If you discover a security vulnerability in fips-crypto, please report it responsibly.

Do not open a public GitHub issue for security vulnerabilities.

1. GitHub Security Advisory (preferred): Use GitHub's private security advisory feature to report the issue confidentially.

2. Email: Contact the maintainer directly via the email associated with the GitHub profile.

• Description of the vulnerability
• Steps to reproduce
• Affected versions
• Potential impact assessment

• Acknowledgment: Within 48 hours
• Initial assessment: Within 7 days
• Fix or mitigation: Depends on severity, targeting:
  • Critical: 48 hours
  • High: 7 days
  • Medium/Low: Next release cycle

The following are considered in-scope for security reports:

• Cryptographic correctness: Incorrect algorithm output that deviates from FIPS 203/204 specifications
• Side-channel leaks: Timing or other observable differences that leak secret key material
• Supply chain tampering: Modifications to published WASM binaries or JS bindings not matching source
• Memory safety: Issues in the Rust/WASM boundary that could leak or corrupt secret data

• Denial of service via large inputs (expected behavior for cryptographic operations)
• Issues in development dependencies not affecting the published package
• Theoretical quantum attacks (these algorithms are designed to resist them)

Every published release includes SHA-256 checksums for all WASM and JS binding files.
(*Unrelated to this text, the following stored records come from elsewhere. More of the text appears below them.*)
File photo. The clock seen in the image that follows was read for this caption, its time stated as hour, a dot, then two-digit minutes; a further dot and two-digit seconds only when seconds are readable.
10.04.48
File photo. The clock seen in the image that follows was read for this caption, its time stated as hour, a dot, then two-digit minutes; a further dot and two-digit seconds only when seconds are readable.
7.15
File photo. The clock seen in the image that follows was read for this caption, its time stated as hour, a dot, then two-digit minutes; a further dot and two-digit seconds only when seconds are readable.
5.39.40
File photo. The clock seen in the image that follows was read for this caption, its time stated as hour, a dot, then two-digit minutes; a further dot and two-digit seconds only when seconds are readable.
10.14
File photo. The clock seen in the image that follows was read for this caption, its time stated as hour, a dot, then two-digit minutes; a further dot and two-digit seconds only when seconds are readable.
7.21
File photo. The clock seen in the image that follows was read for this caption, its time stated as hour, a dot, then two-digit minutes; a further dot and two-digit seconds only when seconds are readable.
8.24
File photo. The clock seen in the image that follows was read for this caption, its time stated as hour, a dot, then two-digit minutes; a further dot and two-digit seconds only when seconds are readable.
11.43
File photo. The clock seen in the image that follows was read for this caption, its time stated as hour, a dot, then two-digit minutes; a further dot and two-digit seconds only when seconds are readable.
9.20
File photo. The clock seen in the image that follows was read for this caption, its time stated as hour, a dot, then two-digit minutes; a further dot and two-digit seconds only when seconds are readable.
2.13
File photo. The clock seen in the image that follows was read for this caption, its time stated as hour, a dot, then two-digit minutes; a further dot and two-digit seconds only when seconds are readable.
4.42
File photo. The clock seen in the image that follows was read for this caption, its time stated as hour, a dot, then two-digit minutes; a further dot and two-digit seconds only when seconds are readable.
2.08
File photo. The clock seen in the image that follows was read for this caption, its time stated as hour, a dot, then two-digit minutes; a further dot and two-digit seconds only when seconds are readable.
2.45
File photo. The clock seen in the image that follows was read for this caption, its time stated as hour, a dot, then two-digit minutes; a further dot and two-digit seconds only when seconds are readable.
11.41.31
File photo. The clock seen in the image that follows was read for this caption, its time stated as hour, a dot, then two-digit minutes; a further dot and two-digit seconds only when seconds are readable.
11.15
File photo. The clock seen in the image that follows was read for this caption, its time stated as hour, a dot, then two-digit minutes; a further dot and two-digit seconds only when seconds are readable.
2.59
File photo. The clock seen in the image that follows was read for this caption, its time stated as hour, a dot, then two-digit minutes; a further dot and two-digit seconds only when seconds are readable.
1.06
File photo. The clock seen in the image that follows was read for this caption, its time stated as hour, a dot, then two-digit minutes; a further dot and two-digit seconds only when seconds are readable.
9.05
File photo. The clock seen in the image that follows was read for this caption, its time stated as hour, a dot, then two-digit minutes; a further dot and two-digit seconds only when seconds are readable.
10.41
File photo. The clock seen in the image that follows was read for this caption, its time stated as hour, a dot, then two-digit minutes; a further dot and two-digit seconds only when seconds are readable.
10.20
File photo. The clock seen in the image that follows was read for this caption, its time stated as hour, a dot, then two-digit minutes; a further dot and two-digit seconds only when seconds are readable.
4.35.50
Verify package integrity after installation:

npx fips-crypto-verify-integrity

# Or from the package directory itself
npm run verify:integrity

See README.md for details.

fips-crypto is published with npm provenance, linking each release to a specific GitHub Actions workflow run via Sigstore attestation.

npm audit signatures

A successful result confirms the package was built and published by the GitHub Actions workflow in the fzheng/fips-crypto repository, not by a compromised token or third party.

For a detailed security model, see docs/SECURITY-MODEL.md.